No more silence on gun limits


By:  U.S. Senator Dick Durbin
Chicago Tribune

What will it take?

What will it take for a majority of Americans to speak out for a sensible firearms policy in our nation?

It will take more than a congresswoman being shot point-blank in the face as she gathers for a town meeting in Arizona.

It will take more than a deranged gunman with a hundred-round magazine spraying bullets into a crowded movie theater in Colorado.

It will take more than the kids who die playing with guns carelessly stored.

It will take more than killings on the university campuses in Illinois, Texas and Virginia.

It will take more than the shootings on streets in Chicago, East St. Louis and cities across the country.

And it will take more than 26 victims, including 20 children, in a Connecticut grade school.

What it will take is for the majority of Americans, and the majority of thoughtful gun owners and hunters, to agree that there must be reasonable limits on gun ownership and weapons.

The U.S. Supreme Court acknowledged that our Second Amendment rights are not absolute. So can we come together and agree that Americans have a right to own and use firearms for sport and self-defense within certain limits?

We must institute reasonable, common-sense limits, such as barring those with a history of mental instability, those with a history of violent crime or adjudged dangerous and subject to restraining orders, and those whose names have been placed on a terrorist watch list from owning weapons.

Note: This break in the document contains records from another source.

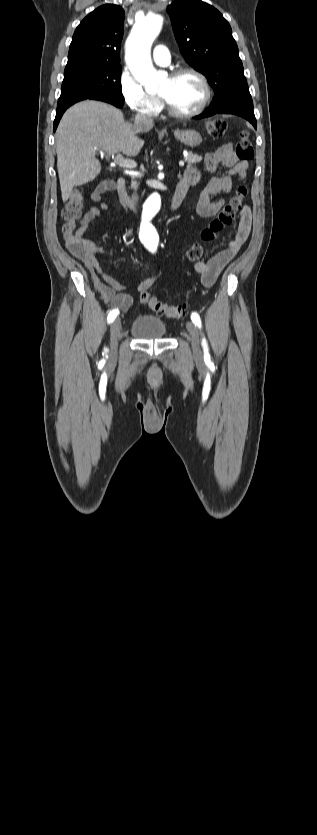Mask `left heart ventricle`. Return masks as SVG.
Returning a JSON list of instances; mask_svg holds the SVG:
<instances>
[{
	"label": "left heart ventricle",
	"mask_w": 317,
	"mask_h": 835,
	"mask_svg": "<svg viewBox=\"0 0 317 835\" xmlns=\"http://www.w3.org/2000/svg\"><path fill=\"white\" fill-rule=\"evenodd\" d=\"M159 94L165 97L175 110L189 112L199 104L203 89L196 77L182 75L174 79L166 78L160 87Z\"/></svg>",
	"instance_id": "left-heart-ventricle-1"
}]
</instances>
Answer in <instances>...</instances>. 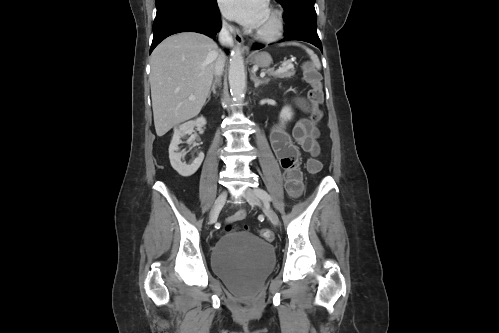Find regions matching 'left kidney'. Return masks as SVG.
<instances>
[{
    "label": "left kidney",
    "instance_id": "obj_1",
    "mask_svg": "<svg viewBox=\"0 0 499 333\" xmlns=\"http://www.w3.org/2000/svg\"><path fill=\"white\" fill-rule=\"evenodd\" d=\"M292 116H293L292 108L288 105L282 108L279 115L282 124L287 121H290L292 119Z\"/></svg>",
    "mask_w": 499,
    "mask_h": 333
}]
</instances>
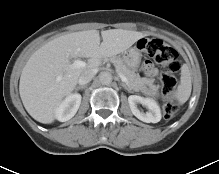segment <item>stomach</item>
I'll return each instance as SVG.
<instances>
[{"mask_svg":"<svg viewBox=\"0 0 219 174\" xmlns=\"http://www.w3.org/2000/svg\"><path fill=\"white\" fill-rule=\"evenodd\" d=\"M141 57V49L136 45L125 52L124 61L129 68L135 69L139 66Z\"/></svg>","mask_w":219,"mask_h":174,"instance_id":"obj_1","label":"stomach"}]
</instances>
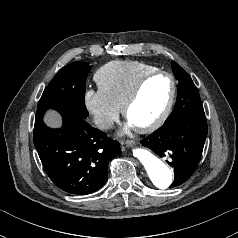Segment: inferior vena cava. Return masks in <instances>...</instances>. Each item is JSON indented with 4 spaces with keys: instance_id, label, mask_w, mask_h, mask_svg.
<instances>
[{
    "instance_id": "inferior-vena-cava-1",
    "label": "inferior vena cava",
    "mask_w": 238,
    "mask_h": 238,
    "mask_svg": "<svg viewBox=\"0 0 238 238\" xmlns=\"http://www.w3.org/2000/svg\"><path fill=\"white\" fill-rule=\"evenodd\" d=\"M95 124L100 129H110L113 127L114 122L107 117L98 116L95 118Z\"/></svg>"
}]
</instances>
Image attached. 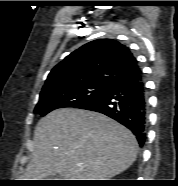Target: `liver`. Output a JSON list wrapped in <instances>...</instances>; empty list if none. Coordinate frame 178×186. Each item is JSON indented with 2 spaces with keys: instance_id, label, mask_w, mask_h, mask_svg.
<instances>
[{
  "instance_id": "obj_1",
  "label": "liver",
  "mask_w": 178,
  "mask_h": 186,
  "mask_svg": "<svg viewBox=\"0 0 178 186\" xmlns=\"http://www.w3.org/2000/svg\"><path fill=\"white\" fill-rule=\"evenodd\" d=\"M138 143L130 130L97 112L57 109L37 123L25 180H109L136 160Z\"/></svg>"
}]
</instances>
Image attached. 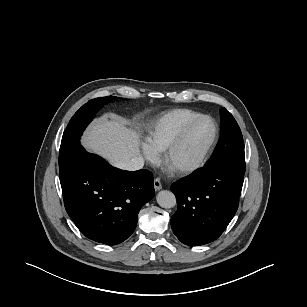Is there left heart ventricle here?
<instances>
[{"mask_svg": "<svg viewBox=\"0 0 307 307\" xmlns=\"http://www.w3.org/2000/svg\"><path fill=\"white\" fill-rule=\"evenodd\" d=\"M214 136V125L210 120H201L188 132L172 156L174 167L189 166L200 159Z\"/></svg>", "mask_w": 307, "mask_h": 307, "instance_id": "b2bd125f", "label": "left heart ventricle"}]
</instances>
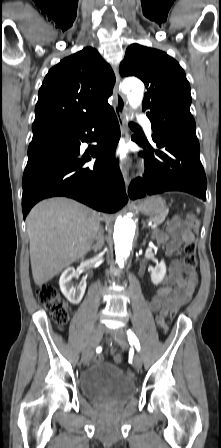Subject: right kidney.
<instances>
[{
    "label": "right kidney",
    "instance_id": "right-kidney-1",
    "mask_svg": "<svg viewBox=\"0 0 221 448\" xmlns=\"http://www.w3.org/2000/svg\"><path fill=\"white\" fill-rule=\"evenodd\" d=\"M79 275L80 274L73 267H68L63 271L59 279V286L62 294L74 305L80 303L86 290L85 280L80 282L77 290L73 286L72 279L78 278Z\"/></svg>",
    "mask_w": 221,
    "mask_h": 448
}]
</instances>
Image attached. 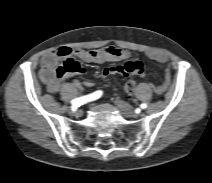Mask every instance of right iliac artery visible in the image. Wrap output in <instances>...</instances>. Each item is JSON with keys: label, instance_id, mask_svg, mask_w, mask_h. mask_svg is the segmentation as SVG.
I'll return each instance as SVG.
<instances>
[{"label": "right iliac artery", "instance_id": "82829eb1", "mask_svg": "<svg viewBox=\"0 0 212 183\" xmlns=\"http://www.w3.org/2000/svg\"><path fill=\"white\" fill-rule=\"evenodd\" d=\"M102 95V91H96L92 94H89V95H86V96H82V97H79V98H76V99H73L71 101V104H72V110L75 111L77 109V107L87 103V102H90V101H93V100H96L98 99L100 96Z\"/></svg>", "mask_w": 212, "mask_h": 183}]
</instances>
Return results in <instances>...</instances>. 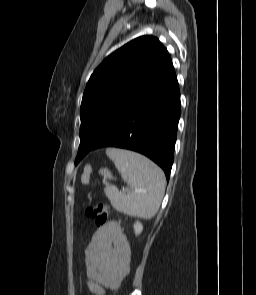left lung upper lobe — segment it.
<instances>
[{
	"mask_svg": "<svg viewBox=\"0 0 256 295\" xmlns=\"http://www.w3.org/2000/svg\"><path fill=\"white\" fill-rule=\"evenodd\" d=\"M175 76L170 55L153 36L138 37L109 55L93 72L80 107V146L90 150L131 110Z\"/></svg>",
	"mask_w": 256,
	"mask_h": 295,
	"instance_id": "left-lung-upper-lobe-1",
	"label": "left lung upper lobe"
}]
</instances>
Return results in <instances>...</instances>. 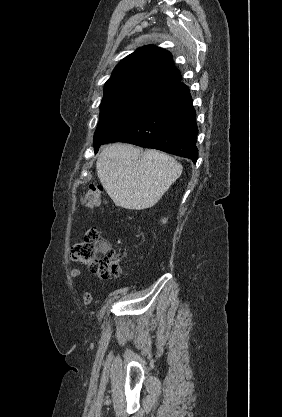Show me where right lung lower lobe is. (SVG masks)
I'll return each mask as SVG.
<instances>
[{
    "label": "right lung lower lobe",
    "mask_w": 282,
    "mask_h": 417,
    "mask_svg": "<svg viewBox=\"0 0 282 417\" xmlns=\"http://www.w3.org/2000/svg\"><path fill=\"white\" fill-rule=\"evenodd\" d=\"M195 116L189 89L180 81L159 93L154 101L101 144L127 142L189 158L196 163L198 129Z\"/></svg>",
    "instance_id": "obj_1"
}]
</instances>
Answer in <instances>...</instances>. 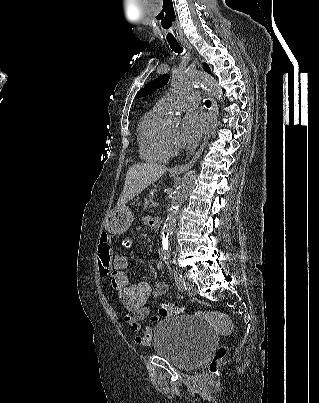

And those "straw purchasers" who are literally fencing for drug gangs as well as the gun dealers who look the other way must be dealt with firmly.

Certain classes of weapons that are strictly military and have no useful purpose in sport, hunting or self-defense should not be legally sold.

Magazine clips with more than 10 rounds should be prohibited from civilian use.

No one should be allowed to purchase more than two firearms a month.

And those who own firearms that are within the reach of children should have protective locks on their weapons.

What holds us back are political organizations that are well-funded, well-organized and determined to resist even reasonable limitations. There is a close political parallel between the gridlock in Washington on dealing with our economy and national debt and the eerie silence in Congress as the list of horrific gun crimes grows by the day.

Too many of my colleagues just shrug their shoulders when gun issues come to the floor for a vote. They have made Grover Norquist-like pledges and feel duty-bound to vote "right" on every score card issue.

My wife and I grew up in families of hunters. We know the rite of passage when a father can take his son or daughter out hunting. I know the fun of watching the sun come up on a duck blind and hearing a seasoned hunter calling them in over the water.

The hunters I know are good people who love the sport and hate the people who use firearms to terrorize and kill. We need for these hunters to join with many Americans who have never owned or used a firearm and call for a reasonable standard for gun use and ownership.

Until we do, the number of victims of gun tragedies will continue to grow and the silence of their funerals will be matched by the silence of those who have the power to change it.